Unite St Mungo’s reps today (January 16) manned a union stall outside the housing charity’s annual staff conference in London in an effort to recruit more members and engage with workers whose terms and conditions are now under threat.
St Mungo’s Unite members, who went on strike in 2014 and won, are now angry that senior management are attempting to get rid of an agreement that has been place in for five years and has stopped the race to the bottom on pay that’s widespread in the housing sector.
Just as in the dispute in 2014, management are again attempting to slash terms and conditions such as reducing annual leave entitlements and carrying on with an unsustainable sickness policy that effectively punishes staff for being sick.
Management, too, have become heavy-handed in their approach to staff – there is an excessive use of discipline, with even St Mungo’s executive director Helen Giles admitting herself that the number of disciplinary cases is significantly higher than in the rest of the sector.
In a blatant violation of privacy, staff are now being required to report their personal outside activities, and are also forced to wear tracking devices without any reasonable justification.
What’s more St Mungo’s management has taken an antagonistic stance towards the union – they’ve threatened to ban Unite from central inductions should they say anything negative about the charity.
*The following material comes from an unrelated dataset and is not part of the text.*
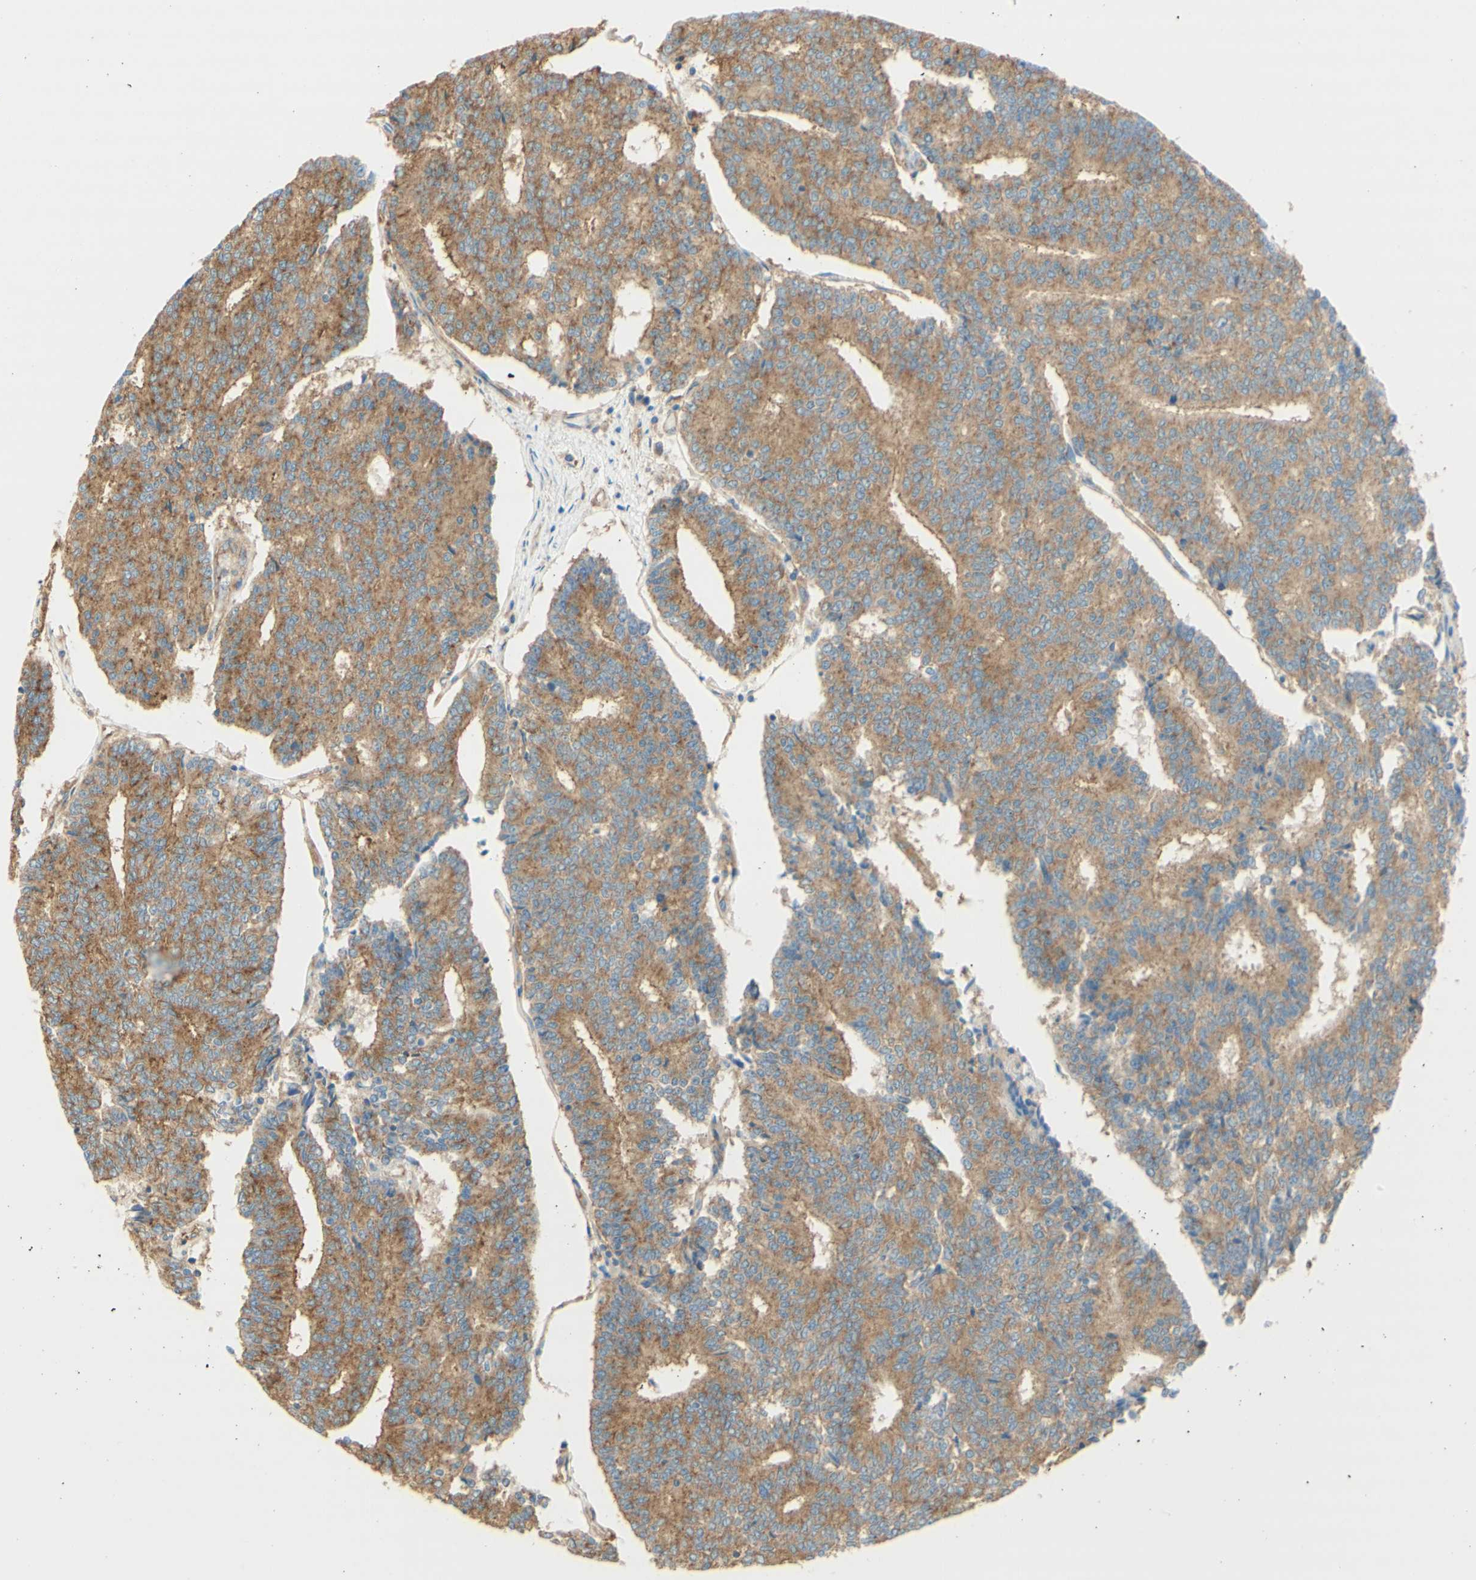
{"staining": {"intensity": "moderate", "quantity": "25%-75%", "location": "cytoplasmic/membranous"}, "tissue": "prostate cancer", "cell_type": "Tumor cells", "image_type": "cancer", "snomed": [{"axis": "morphology", "description": "Normal tissue, NOS"}, {"axis": "morphology", "description": "Adenocarcinoma, High grade"}, {"axis": "topography", "description": "Prostate"}, {"axis": "topography", "description": "Seminal veicle"}], "caption": "Brown immunohistochemical staining in human prostate cancer (high-grade adenocarcinoma) exhibits moderate cytoplasmic/membranous expression in approximately 25%-75% of tumor cells.", "gene": "CLTC", "patient": {"sex": "male", "age": 55}}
Management has stopped providing lists of staff to Unite, in breach of the union’s recognition agreement.
St Mungo’s Unite members are also incensed that the housing charity last year violated its own principles when senior management passed client information on to immigration enforcement agencies for the unlawful purpose of deporting EU rough sleepers.
Unite regional officer Tabusam Ahmed, who confirmed that the union has begun the dispute process procedure this week, said Unite will likely move to a ballot for industrial action soon.
“Today’s stall outside the staff conference was meant to engage with both members and non-members about the mounting issues they are facing at work with the charity,” she said.
“We’ve begun the dispute process because our housing workers have had enough of management making it as difficult as possible for them to carry out their vital jobs. So far management have refused to listen to any of our concerns.
“St Mungo’s Broadway workers’ successful strike action in 2014 shows what we can accomplish when we stick together to defend our pay, terms and conditions. We’ve won before, and we’ll win again.”